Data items

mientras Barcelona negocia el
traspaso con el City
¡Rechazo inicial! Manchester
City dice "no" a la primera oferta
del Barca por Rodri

Activity - Reproduce all of the lines above word for word, keeping each one as it stands.

Written response -
mientras Barcelona negocia el
traspaso con el City
¡Rechazo inicial! Manchester
City dice "no" a la primera oferta
del Barca por Rodri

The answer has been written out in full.